George Clooney's 'The Boys in the Boat' tells story of rowing team's unlikely journey to Olympics. Here's how the director can relate to underdog tale.
George Clooney steers the ship as the director of the inspirational true story The Boys in the Boat, about the incredible rise of the University of Washington rowing team as they compete for gold at the 1936 Berlin Olympics.
Clooney told Yahoo Entertainment that the team’s unlikely journey from junior varsity to the Olympic stage is one he can relate to.
“I grew up in a small town in Kentucky and the idea to absolutely, completely surpass any dream I could have ever had as a career [was unthinkable]. So I can always relate to the underdogs in that way,” he said.
Joel Edgerton, who stars as rowing team coach Al Ulbrickson in the film, echoed the director’s sentiment.
“When talking about underdogs, I really never imagined that I would amount to a hill of beans, ever,” Edgerton told Yahoo Entertainment. “I often think that people's greatest obstacle is themselves. One of the great things about the film is it obviously speaks a little bit to how privilege provides an avenue for certain people that other people don't have and these guys sort of were lucky to be part of the school even though they were so bottom of the barrel, so access is a big conversation.”
The film is based on the 2013 nonfiction bestseller, The Boys in the Boat: Nine Americans and Their Epic Quest for Gold at the 1936 Berlin Olympics. Written by Daniel James Brown, it spent 117 weeks in the top 10 of the New York Times nonfiction bestseller list, including 15 weeks at No. 1.
Clooney read the book when it first came out, but it took years to bring it to the screen.
He and his producer partner Grant Heslov "chased the book 10 years ago, we lost out, didn’t get it. Then we went over to MGM three years back, and they had this in their library. We brought on a writer (The Revenant co-screenwriter Mark L. Smith) and put a script together that we liked, and then it was just about trying to get it made,” Clooney told Entertainment Weekly. “The budget on this is not a very high budget — this isn’t a Marvel film. In fact, the studio came to me 10 days before we started shooting and asked me to give my salary back to make the budget, which I had to do."
Learning to row
The film also stars Callum Turner as University of Washington rower Joe Rantz. While Turner had no rowing experience prior to shooting, he told Yahoo Entertainment that the actors trained for five months as teammates to get the strokes right.

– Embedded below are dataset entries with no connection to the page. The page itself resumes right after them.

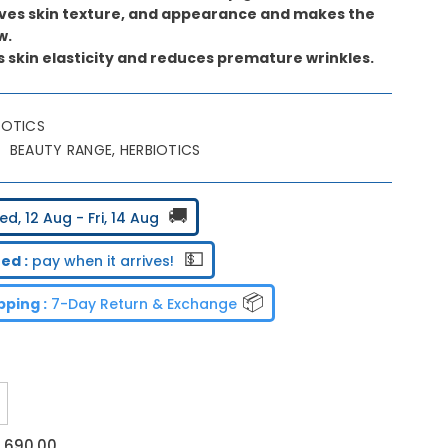
oves skin texture, and appearance and makes the
w.
s skin elasticity and reduces premature wrinkles.
IOTICS
BEAUTY RANGE, HERBIOTICS
🚚
d, 12 Aug - Fri, 14 Aug
💵
ed :
pay when it arrives!
📦
ping :
7-Day Return & Exchange
ncrease
uantity
or
2,690.00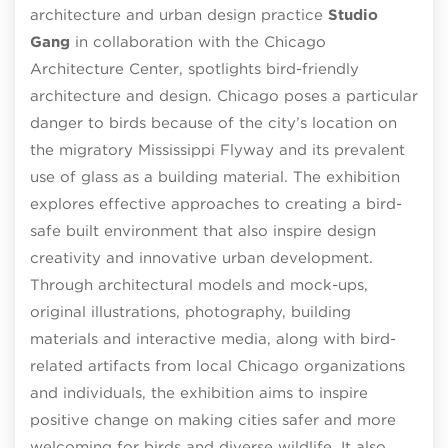
architecture and urban design practice
Studio
Gang
in collaboration with the Chicago
Architecture Center, spotlights bird-friendly
architecture and design. Chicago poses a particular
danger to birds because of the city’s location on
the migratory Mississippi Flyway and its prevalent
use of glass as a building material. The exhibition
explores effective approaches to creating a bird-
safe built environment that also inspire design
creativity and innovative urban development.
Through architectural models and mock-ups,
original illustrations, photography, building
materials and interactive media, along with bird-
related artifacts from local Chicago organizations
and individuals, the exhibition aims to inspire
positive change on making cities safer and more
welcoming for birds and diverse wildlife. It also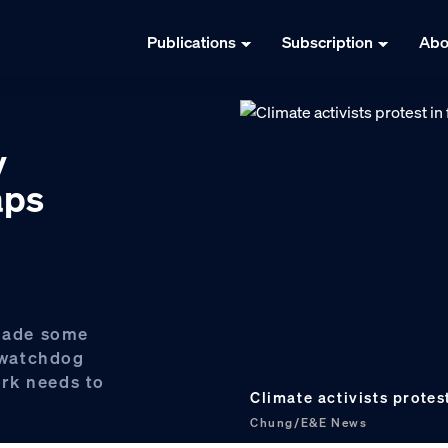
Publications
Subscription
Abo
y
aps
made some
a watchdog
rk needs to
Climate activists protes
Chung/E&E News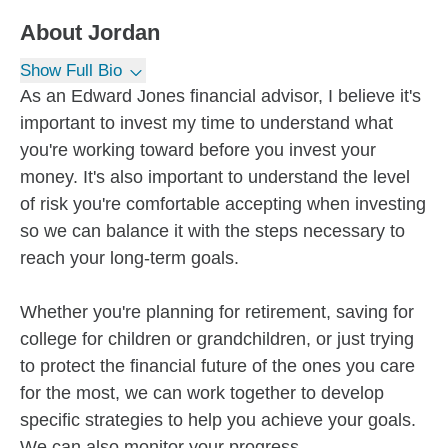
About
Jordan
Show Full Bio
As an Edward Jones financial advisor, I believe it's
important to invest my time to understand what
you're working toward before you invest your
money. It's also important to understand the level
of risk you're comfortable accepting when investing
so we can balance it with the steps necessary to
reach your long-term goals.
Whether you're planning for retirement, saving for
college for children or grandchildren, or just trying
to protect the financial future of the ones you care
for the most, we can work together to develop
specific strategies to help you achieve your goals.
We can also monitor your progress...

“What I learned, without sounding too sentimental, is that I learned to surrender myself to something greater than myself,” he said of the experience. “You do it every time you do a movie, but this was so specific, it was within a movie. And I created this bond with these guys and I actually went through what Joe went through in the movie and so did these guys and their characters. We set ourselves the target of 46 strokes per minute, which is what the real guys did in the final race.”
Turner said the film made him fall in love with rowing.
“I think rowing is a deeper team sport than any other,” he added.
'A beautiful love story'
Clooney had to be methodical about what he adapted from the novel to the screen. One plot point that needed to be kept was the love story between Turner’s Rantz and Hadley Robinson’s character Joyce Simdars.
“They were married for 64 years, 65 years, something like that. It's a beautiful love story, ” Clooney said. “Seeing the two of them together … it's important when you see people who are loved. That helps. It helps put things in perspective.”
Robinson told Yahoo Entertainment that “they have such a beautiful relationship in real life and it's all there in the book. They’d known each other since they were kids and they were sort of each other's support system as friends growing up. Then she sort of followed him to school and they rekindled things and it's just this slow, beautiful building of trust which you can hopefully see in the movie.”
In addition to love, the film also speaks to learning from adversity.
“I would also make the argument that you learn nothing from success. Never. There's nothing you learn from success. You learn everything from failing and fear of failing is what holds people back from doing anything,” Clooney said. “And when you don't try and you wake up at 65 years old, you're a lot angrier than if you'd failed. It's really easy to be 65 years old and go 'I tried to do that. Just couldn't do it.' You'll really be mad if you go 'I think I could have done that. But I didn't try.'”
The Boys in the Boat premieres in theaters on Dec. 25.